Enfin pas tout à fait. Car depuis quelques années, on assiste au retour dans l’art contemporain de ces formes empruntées aux arts appliqués. C’est le cas de Mai-Thu Perret, dont l’œuvre réactive l’artisanat et le savoir-faire. A cette différence qu’autant Pattern & Decoration se posait en réactionnaire virulent à l’art de son temps, autant l’artiste genevoise envisage dans le réveil de ces pratiques une manière de revisiter le projet des avant-gardes. Et pour le public de constater la variété d’un travail qui s’exprime aussi bien avec la céramique et le film qu’avec le tissage, le bronze, le néon et la performance.

Esprit féministe

Chez Mai-Thu Perret, tout part d’une fiction. Au début des années 1990, elle imagine une communauté de femmes perdue dans le désert du Nouveau-Mexique. New Ponderosa sera sa mythologie. L’artiste expose alors les objets censés avoir été fabriqué par ce groupe, qui va servir de fil conducteur à son œuvre. Un fil qui se déroule à travers l’utilisation de la céramique et de la broderie, bref à travers des pratiques décoratives longtemps marginalisées par l’art contemporain et qui évoquent des activités domestiques un peu désuètes, l’aménagement intérieur et plus généralement le travail féminin. Mais pas seulement.

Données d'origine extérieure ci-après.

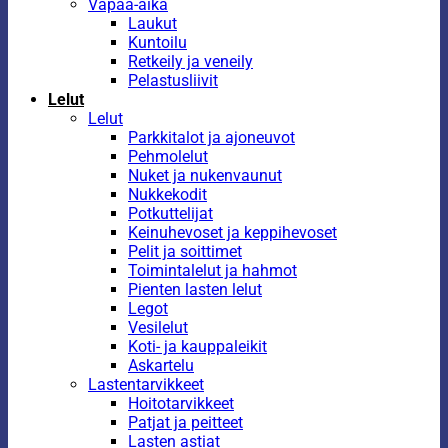
Vapaa-aika
Laukut
Kuntoilu
Retkeily ja veneily
Pelastusliivit
Lelut
Lelut
Parkkitalot ja ajoneuvot
Pehmolelut
Nuket ja nukenvaunut
Nukkekodit
Potkuttelijat
Keinuhevoset ja keppihevoset
Pelit ja soittimet
Toimintalelut ja hahmot
Pienten lasten lelut
Legot
Vesilelut
Koti- ja kauppaleikit
Askartelu
Lastentarvikkeet
Hoitotarvikkeet
Patjat ja peitteet
Lasten astiat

Mai-Thu Perret cultive une attraction pour la modernité, cette époque qui portait le projet collectif de fusionner l’art et la vie. C’est le Bauhaus, avec le design et l’harmonie des couleurs, ou encore l’avant-garde russe, pour qui la confection de vêtements, la peinture et la danse participaient du nouveau monde imposé par la machine et le progrès, sans oublier le mouvement anglais Arts & Crafts, créé au XIXe siècle par William Morris, qui préfigurent toutes ces utopies de création à plusieurs.

L’esprit de groupe, justement. Il n’y a pas que la pensée occidentale qui forme le terreau de l’artiste genevoise. La symbolique zen appartient aussi à son vocabulaire récent, de la même manière que les modernes se sont souvent épris de la culture d’Extrême-Orient. Produite spécialement pour l’exposition, une palissade calquée sur le plan d’un jardin de Kyoto obstrue les fenêtres du premier étage du Mamco. Les panneaux laissent passer juste assez de lumière pour dessiner les traces d’un éclair. Le Satori représente l’éveil spirituel dans le bouddhisme. Suspendues juste à côté par des chaînes, des cloches en bronze pourraient servir à ce rituel de révélation. Sauf qu’elles adoptent les formes d’organes humains. Un cœur, une paire de poumons et un utérus qui se balancent et rappellent certaines sculptures de Giuseppe Penone, mais aussi que c’est de la femme que naît la vie. Une œuvre à la fois dure et douce, qui bat et qui respire. Et dont le titre, Eventail des caresses, est déjà une invitation à l’illumination.


Mai-Thu Perret/Pattern, Decoration and Crime, jusqu’au 3 février 2019, Mamco, Genève.